The problem
The answer should consist of each line below that contains the word "wrist".

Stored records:
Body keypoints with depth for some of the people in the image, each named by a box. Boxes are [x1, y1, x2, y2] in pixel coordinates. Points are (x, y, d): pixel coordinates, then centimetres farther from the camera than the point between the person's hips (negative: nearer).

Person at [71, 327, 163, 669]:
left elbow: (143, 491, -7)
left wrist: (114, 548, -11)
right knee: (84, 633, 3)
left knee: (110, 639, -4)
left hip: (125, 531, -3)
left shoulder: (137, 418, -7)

--

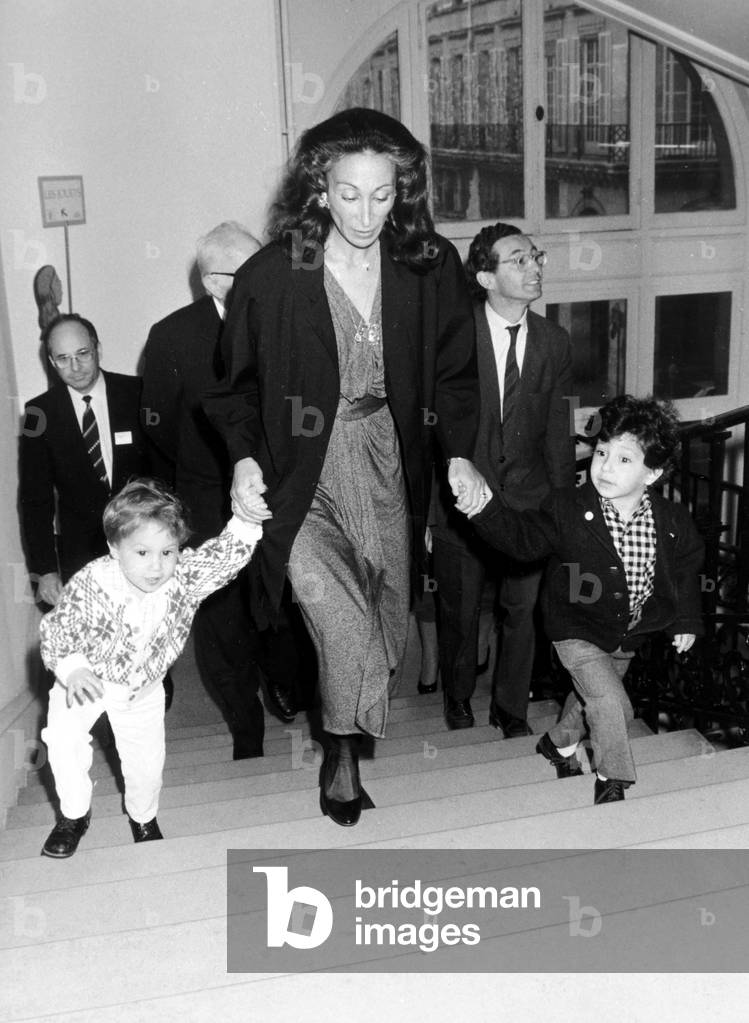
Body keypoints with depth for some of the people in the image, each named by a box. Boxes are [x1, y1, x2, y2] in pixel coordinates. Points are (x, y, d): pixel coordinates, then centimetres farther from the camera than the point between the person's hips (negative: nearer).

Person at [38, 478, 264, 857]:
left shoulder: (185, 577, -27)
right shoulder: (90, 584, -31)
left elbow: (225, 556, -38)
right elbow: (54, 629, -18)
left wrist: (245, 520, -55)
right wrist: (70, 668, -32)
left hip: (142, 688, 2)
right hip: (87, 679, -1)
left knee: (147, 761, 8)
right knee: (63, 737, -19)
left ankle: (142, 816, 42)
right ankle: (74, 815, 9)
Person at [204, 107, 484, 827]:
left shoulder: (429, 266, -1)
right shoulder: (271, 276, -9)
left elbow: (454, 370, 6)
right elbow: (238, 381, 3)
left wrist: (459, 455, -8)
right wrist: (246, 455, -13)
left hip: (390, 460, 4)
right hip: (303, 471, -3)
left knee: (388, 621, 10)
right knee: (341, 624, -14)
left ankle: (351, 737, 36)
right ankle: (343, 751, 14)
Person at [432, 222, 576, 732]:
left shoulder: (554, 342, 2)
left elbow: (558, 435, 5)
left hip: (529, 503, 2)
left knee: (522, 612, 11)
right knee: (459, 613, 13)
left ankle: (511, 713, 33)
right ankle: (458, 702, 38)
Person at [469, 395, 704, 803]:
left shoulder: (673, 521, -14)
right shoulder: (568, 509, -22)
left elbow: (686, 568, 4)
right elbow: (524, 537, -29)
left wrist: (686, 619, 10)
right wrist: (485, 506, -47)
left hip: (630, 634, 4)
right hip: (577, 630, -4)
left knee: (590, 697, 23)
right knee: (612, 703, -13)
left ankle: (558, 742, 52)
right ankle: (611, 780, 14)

* * *

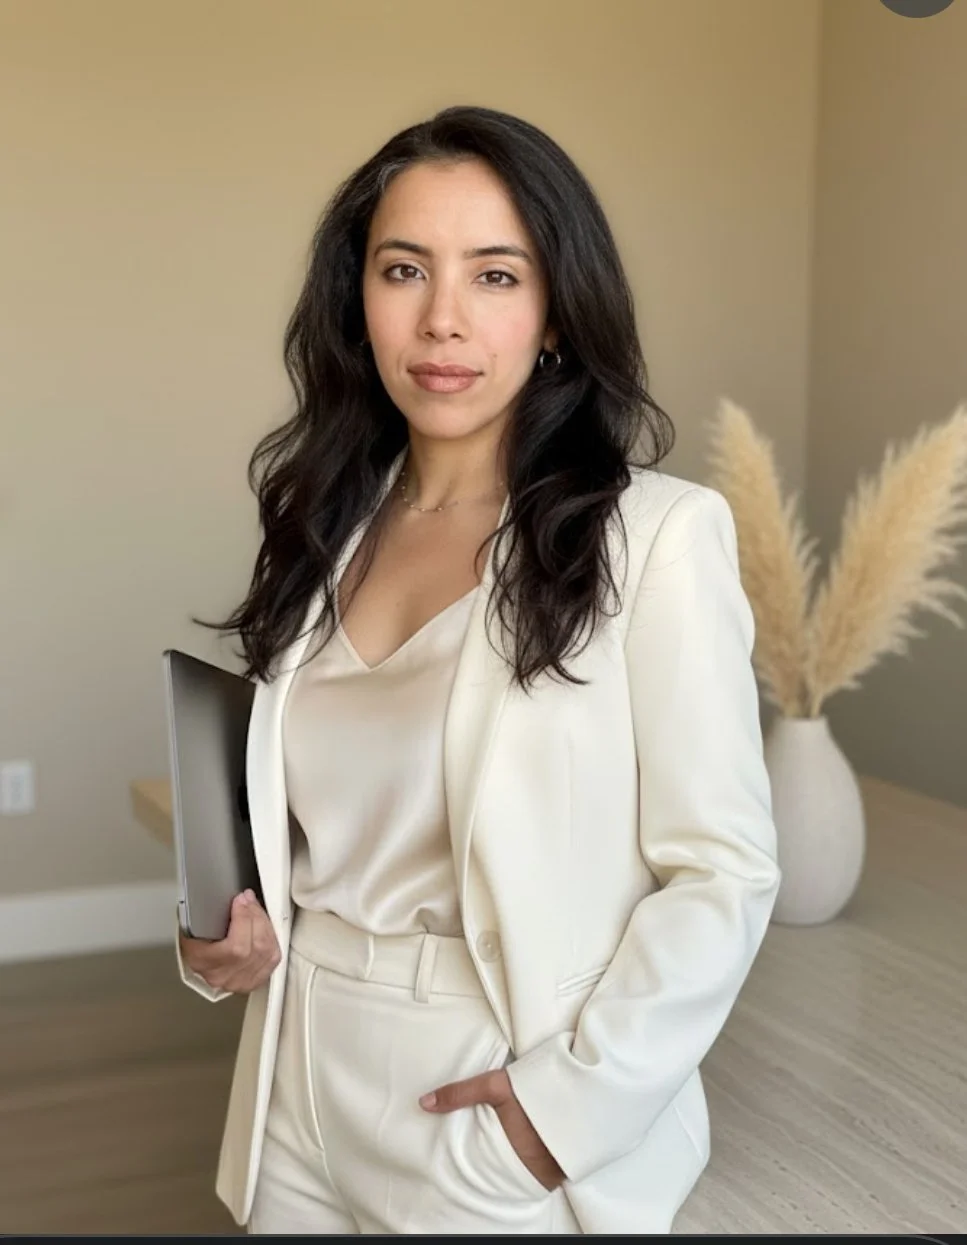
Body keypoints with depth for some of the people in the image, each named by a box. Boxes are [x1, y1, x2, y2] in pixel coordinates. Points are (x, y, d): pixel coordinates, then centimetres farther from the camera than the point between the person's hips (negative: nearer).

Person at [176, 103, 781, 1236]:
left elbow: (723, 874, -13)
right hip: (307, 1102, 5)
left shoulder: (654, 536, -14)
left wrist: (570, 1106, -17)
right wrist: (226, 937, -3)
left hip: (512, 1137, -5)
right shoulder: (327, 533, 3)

Written reply
left wrist: (114, 548, -11)
left wrist: (245, 520, -55)
right wrist: (70, 668, -32)
left wrist: (459, 455, -8)
right wrist: (246, 455, -13)
left wrist: (686, 619, 10)
right wrist: (485, 506, -47)
left wrist: (570, 1106, -17)
right wrist: (226, 937, -3)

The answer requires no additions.